Видя ее равнодушные, осоловевшие глаза, чувствуя ее жесткое, складчатое, как хозяйственная сумка, чрево, он освобождался от едкого, скопившегося в нем электричества. Сбрасывал в нее больные яды. Избавлялся от избыточной, не находившей применения энергии. Красные транспаранты и флаги. Хромающий, с морщинистым лицом генерал. Мост, серая махина «Ударника», бескрайнее черно-красное шествие. Вожди оппозиции, величаво ступающие по асфальту. Желто-белая колоннада Манежа. Кипящие водовороты толпы.

Все это он сбрасывал в женщину, как сбрасывают в мусорный бак пустые короба и упаковки, консервные банки и пищевые отходы. Набивал ее утробу ненужными, израсходованными эмоциями, высыпал на свалку ее разъятых воспаленных промежностей.
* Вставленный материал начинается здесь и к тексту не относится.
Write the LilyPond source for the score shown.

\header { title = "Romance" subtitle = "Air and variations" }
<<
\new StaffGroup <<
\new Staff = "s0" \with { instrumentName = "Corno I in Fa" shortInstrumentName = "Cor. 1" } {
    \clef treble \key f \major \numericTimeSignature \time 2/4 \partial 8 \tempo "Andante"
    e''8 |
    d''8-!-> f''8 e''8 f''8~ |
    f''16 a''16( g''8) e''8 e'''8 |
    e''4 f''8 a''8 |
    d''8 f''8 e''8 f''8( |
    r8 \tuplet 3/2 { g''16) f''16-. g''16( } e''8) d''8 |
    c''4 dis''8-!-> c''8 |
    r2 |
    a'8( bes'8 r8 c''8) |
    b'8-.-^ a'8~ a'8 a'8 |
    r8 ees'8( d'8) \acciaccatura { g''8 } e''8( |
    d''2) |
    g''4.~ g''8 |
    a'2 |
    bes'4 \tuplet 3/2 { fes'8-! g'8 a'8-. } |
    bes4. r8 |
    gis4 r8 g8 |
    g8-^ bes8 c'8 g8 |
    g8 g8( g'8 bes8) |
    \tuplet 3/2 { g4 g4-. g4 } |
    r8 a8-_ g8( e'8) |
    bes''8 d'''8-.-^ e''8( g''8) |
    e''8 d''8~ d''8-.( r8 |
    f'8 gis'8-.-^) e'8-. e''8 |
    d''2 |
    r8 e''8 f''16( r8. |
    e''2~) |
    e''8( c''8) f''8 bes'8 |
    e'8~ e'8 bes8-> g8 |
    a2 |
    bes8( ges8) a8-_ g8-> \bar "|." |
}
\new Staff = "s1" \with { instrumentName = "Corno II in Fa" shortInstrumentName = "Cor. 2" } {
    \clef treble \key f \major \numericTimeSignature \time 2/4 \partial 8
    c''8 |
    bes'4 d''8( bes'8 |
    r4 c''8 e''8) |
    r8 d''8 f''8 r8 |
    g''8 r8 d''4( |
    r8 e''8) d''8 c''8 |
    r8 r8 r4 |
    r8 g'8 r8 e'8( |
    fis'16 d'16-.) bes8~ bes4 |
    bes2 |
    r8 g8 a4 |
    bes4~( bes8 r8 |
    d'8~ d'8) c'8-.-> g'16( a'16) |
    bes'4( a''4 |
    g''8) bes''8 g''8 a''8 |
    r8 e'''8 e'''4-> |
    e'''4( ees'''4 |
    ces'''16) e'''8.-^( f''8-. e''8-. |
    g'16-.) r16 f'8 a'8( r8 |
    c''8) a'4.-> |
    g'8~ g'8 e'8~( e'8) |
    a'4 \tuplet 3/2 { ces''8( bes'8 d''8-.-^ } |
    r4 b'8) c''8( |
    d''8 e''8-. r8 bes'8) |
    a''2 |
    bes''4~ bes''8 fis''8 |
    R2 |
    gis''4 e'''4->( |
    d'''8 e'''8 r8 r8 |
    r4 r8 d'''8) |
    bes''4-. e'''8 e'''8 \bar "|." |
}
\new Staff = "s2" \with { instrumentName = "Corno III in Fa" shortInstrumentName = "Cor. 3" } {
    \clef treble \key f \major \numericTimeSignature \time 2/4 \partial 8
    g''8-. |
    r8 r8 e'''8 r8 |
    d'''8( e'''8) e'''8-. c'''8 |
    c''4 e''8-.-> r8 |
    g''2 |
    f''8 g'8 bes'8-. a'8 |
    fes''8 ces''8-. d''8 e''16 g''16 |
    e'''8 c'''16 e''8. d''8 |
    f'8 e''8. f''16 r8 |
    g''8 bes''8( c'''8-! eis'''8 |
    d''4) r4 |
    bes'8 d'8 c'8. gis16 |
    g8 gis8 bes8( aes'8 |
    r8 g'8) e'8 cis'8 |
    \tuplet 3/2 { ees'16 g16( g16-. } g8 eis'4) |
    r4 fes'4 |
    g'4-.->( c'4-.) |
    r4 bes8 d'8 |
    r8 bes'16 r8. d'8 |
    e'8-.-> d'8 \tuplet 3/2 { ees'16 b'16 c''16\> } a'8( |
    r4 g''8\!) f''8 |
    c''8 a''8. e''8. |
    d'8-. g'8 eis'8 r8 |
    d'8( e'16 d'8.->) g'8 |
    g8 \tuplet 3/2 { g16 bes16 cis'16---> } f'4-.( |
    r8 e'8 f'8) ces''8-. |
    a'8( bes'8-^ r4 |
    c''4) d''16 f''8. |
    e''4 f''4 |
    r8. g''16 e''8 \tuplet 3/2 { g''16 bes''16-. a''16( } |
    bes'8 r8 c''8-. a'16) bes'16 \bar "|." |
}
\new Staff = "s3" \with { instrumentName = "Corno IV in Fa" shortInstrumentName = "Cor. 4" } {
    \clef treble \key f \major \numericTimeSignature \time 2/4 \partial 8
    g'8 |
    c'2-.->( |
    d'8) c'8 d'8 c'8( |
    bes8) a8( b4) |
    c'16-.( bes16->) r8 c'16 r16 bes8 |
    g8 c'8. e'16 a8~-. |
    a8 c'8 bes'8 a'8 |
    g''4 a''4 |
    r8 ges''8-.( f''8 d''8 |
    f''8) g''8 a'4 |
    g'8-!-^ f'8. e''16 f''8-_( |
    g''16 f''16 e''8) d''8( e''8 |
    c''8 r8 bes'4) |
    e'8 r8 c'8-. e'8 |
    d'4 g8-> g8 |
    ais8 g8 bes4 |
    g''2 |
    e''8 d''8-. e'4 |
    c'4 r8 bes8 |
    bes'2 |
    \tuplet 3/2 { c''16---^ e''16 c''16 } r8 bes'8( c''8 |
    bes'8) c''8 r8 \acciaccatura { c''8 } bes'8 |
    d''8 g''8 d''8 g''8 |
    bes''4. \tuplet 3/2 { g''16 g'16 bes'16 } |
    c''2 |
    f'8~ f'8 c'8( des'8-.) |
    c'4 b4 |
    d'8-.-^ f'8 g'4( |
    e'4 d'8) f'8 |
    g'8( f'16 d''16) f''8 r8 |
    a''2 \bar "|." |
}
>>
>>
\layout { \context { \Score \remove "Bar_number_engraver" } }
Устало лежал на ней, чувствуя, как мерно вздымается ее живот, ухает огромное сердце, дышат сиплые легкие, шевелятся желудок и печень.

– Покажи, какая у тебя спина, – сказал он.

Она послушно, медленно, с тяжеловесной грацией слона, перевернулась, и он увидел ее спину, напоминавшую гору розовой глины с едва заметной потной ложбиной, ягодицы, громадные, как колоды, с темной косматой щелью, куда устремилась его ярость, похожая на ненависть и отвращение.

Банкетный зал с купидонами. Столы с остроносым осетром, наивным поросенком, жареным барашком. Дышлов, подымающий бокал с французским вином. Семиженов с пожелтевшими от ненависти белками. Аграрий Карантинов, поправляющий на запястье «ролекс», «мисс КПРФ» с зелеными глазами морской царевны.

Все это он вталкивал в пустоты огромной женщины. Набивал ее, как огромный мусоровоз. Использовал как трубу, куда множество мужчин до него сливали нечистоты. И в ней, как в закрытом желобе, урчали мутные потоки, сочилась больная влага.

Он бился в нее, хватал скользкие бедра, оставляя белые борозды пальцев, которые медленно заплывали брусничным вареньем. И когда в нем лопнул рыбий пузырь и толчками вытекла раскаленная блестящая ртуть, он упал на женщину и повис на ней, как мертвый альпинист на скале.

Вяло оделся, видя, как валит из силикатных труб блеклый дым. Кинул на столик деньги. Ушел, слыша вслед:

– Приходите еще…

Двигался по весенней улице пустой, без переживаний и мыслей, зная, что где-то за железной дверью работает завод по переработке отходов, в жаркой тьме чавкают угрюмые механизмы, сгорает в утробе мусор, блеклый дым излетает из силикатных труб.